Perubahan dan Banding Google
Dalam upaya mengubah keputusan awal, Google mengajukan banding pada 2022. Namun, pengadilan menolak banding tersebut, menjadikan denda 4,1 miliar euro tetap berlaku. Perusahaan teknologi ini menilai keputusan ini tidak mencerminkan kontribusi besar dalam pengembangan Android. “Latest Program harus memahami bahwa kami terus berupaya menjaga sistem operasi ini terbuka dan gratis,” demikian pernyataan Google dalam argumennya.
UE menekankan bahwa dominasi Android tetap dianggap berdampak negatif terhadap persaingan. Meski Google telah menyesuaikan bisnisnya, pengadilan menyatakan bahwa praktik pemasangan aplikasi bawaan dan insentif eksklusif belum cukup mengurangi dominasi perusahaan. Dengan tetap menjatuhkan denda, Latest Program mencerminkan komitmen EU untuk memastikan kesetaraan dalam pasar digital.
Kritik dari Margrethe Vestager
Mantan Kepala Departemen Persaingan Uni Eropa, Margrethe Vestager, menyoroti bahwa Google masih belum cukup memperbaiki kebijakan bisnisnya. “Latest Program menunjukkan bahwa dominasi Android terus menghambat persaingan, sehingga kami harus terus memantau upaya perusahaan ini,” ujarnya. Vestager menegaskan bahwa insentif eksklusif dan pemasangan bawaan aplikasi menjadi bagian dari praktik antipersaingan yang harus diperbaiki.
Total Denda Selama Sepuluh Tahun
Dalam sepuluh tahun terakhir, Google telah menerima total denda antitrust dari Uni Eropa sebesar hampir 11 miliar euro. Dengan kurs rupiah Rp 20.527 per euro, nilai ini mencapai sekitar Rp 225,8 triliun. Latest Program telah menetapkan keputusan ini sebagai bagian dari upaya menjaga keadilan pasar digital. Denda yang diberikan mencerminkan komitmen UE untuk mengawasi dominasi perusahaan besar, seperti Google, dalam industri teknologi.
Putusan terbaru menegaskan bahwa Google masih dianggap melanggar prinsip persaingan sehat. Meski telah menyesuaikan bisnisnya, praktik pemasangan aplikasi bawaan dan insentif eksklusif dianggap belum memadai. Keputusan ini menjadi bagian dari Latest Program yang terus berjalan, menunjukkan bahwa regulator tetap memantau aktivitas perusahaan teknologi global.

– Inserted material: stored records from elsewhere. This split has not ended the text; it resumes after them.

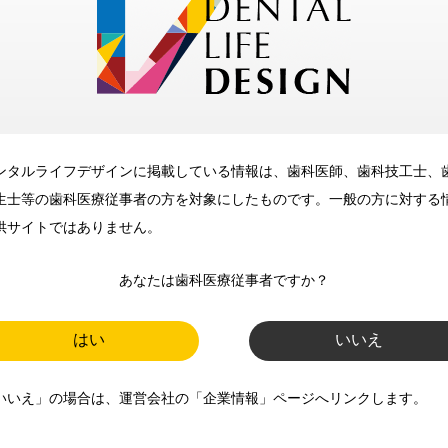
メリット
ンタルライフデザインに掲載している情報は、歯科医師、歯科技工士、
歯科に関するお役立ち情報を
生士等の歯科医療従事者の方を対象にしたものです。一般の方に対する
メールマガジンでお届け
供サイトではありません。
あなたは歯科医療従事者ですか？
ご登録いただいた職種（歯科医
師、歯科衛生士、歯科技工士）に
はい
いいえ
合わせた内容のメールマガジンを
いいえ」の場合は、運営会社の「企業情報」ページへリンクします。
お届けします。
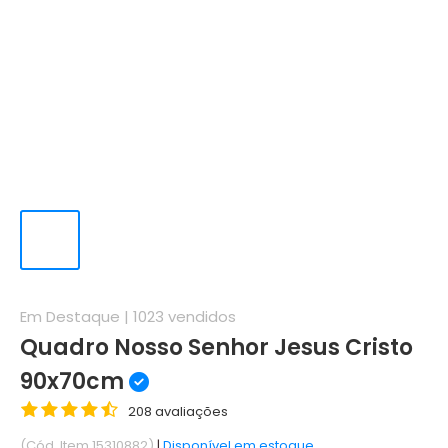
Em Destaque |
1023
vendidos
Quadro Nosso Senhor Jesus Cristo
90x70cm
208 avaliações
(Cód. Item 15310882)
|
Disponível em estoque.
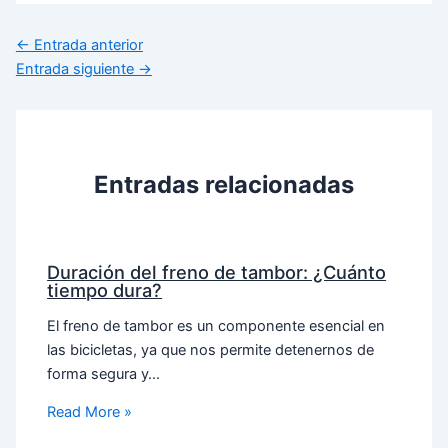
←
Entrada anterior
Entrada siguiente
→
Entradas relacionadas
Duración del freno de tambor: ¿Cuánto
tiempo dura?
El freno de tambor es un componente esencial en
las bicicletas, ya que nos permite detenernos de
forma segura y…
Read More »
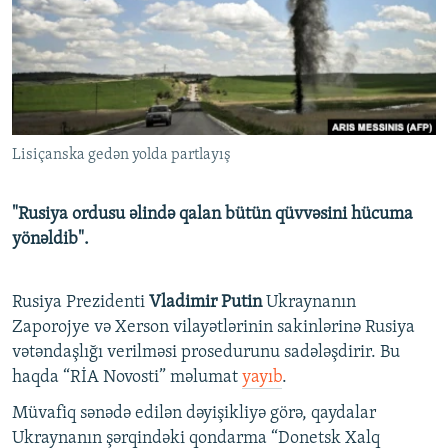
İNFOQRAFIKA
AZƏRBAYCAN ƏDƏBIYYATI KITABXANASI
MISSIYAMIZ
BIZI IZLƏ
KARIKATURA
İSLAM VƏ DEMOKRATIYA
PEŞƏ ETIKASI VƏ JURNALISTIKA STANDARTLARIMIZ
İZ - MƏDƏNIYYƏT PROQRAMI
MATERIALLARIMIZDAN ISTIFADƏ
AZADLIQRADIOSU MOBIL TELEFONUNUZDA
RFE/RL-in bütün saytları
Lisiçanska gedən yolda partlayış
BIZIMLƏ ƏLAQƏ
XƏBƏR BÜLLETENLƏRIMIZ
"Rusiya ordusu əlində qalan bütün qüvvəsini hücuma
yönəldib".
Rusiya Prezidenti
Vladimir Putin
Ukraynanın
Zaporojye və Xerson vilayətlərinin sakinlərinə Rusiya
vətəndaşlığı verilməsi prosedurunu sadələşdirir. Bu
haqda “RİA Novosti” məlumat
yayıb
.
Müvafiq sənədə edilən dəyişikliyə görə, qaydalar
Ukraynanın şərqindəki qondarma “Donetsk Xalq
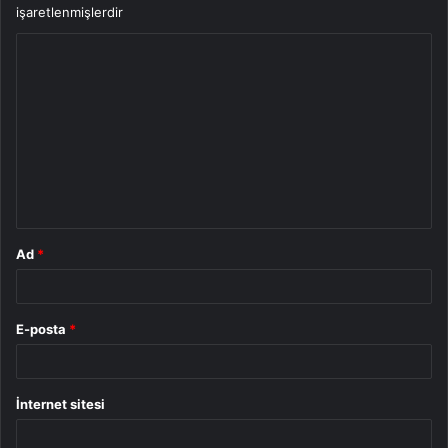
işaretlenmişlerdir
Y
o
r
u
m
*
Ad
*
E-posta
*
İnternet sitesi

Respons dan Dampak Terhadap Industri
Google merespons keputusan pengadilan dengan menekankan bahwa mereka tetap berkontribusi besar dalam pengembangan Android. “Latest Program harus mengakui upaya kami dalam menjaga sistem operasi ini terbuka dan bermanfaat bagi pengguna di seluruh dunia,” demikian pernyataan perusahaan. Meski demikian, keputusan ini diharapkan mendorong perubahan struktur pasar dan meningkatkan persaingan antar platform digital.
Kasus Lain yang Terkait
Selain kasus Android, Google juga sedang berhadapan dengan berbagai sengketa antitrust di berbagai negara. Di Amerika Serikat, perusahaan teknologi tersebut menghadapi penyelidikan atas dugaan dominasi di pasar pencarian dan iklan. Di Inggris, denda 1,4 miliar poundsterling dikenakan atas praktik Google dalam mengendalikan la. Kasus-kasus ini menunjukkan bahwa Latest Program bukan hanya fokus pada Android, tetapi juga mencakup berbagai aspek bisnis Google yang berpotensi memonopoli pasar digital.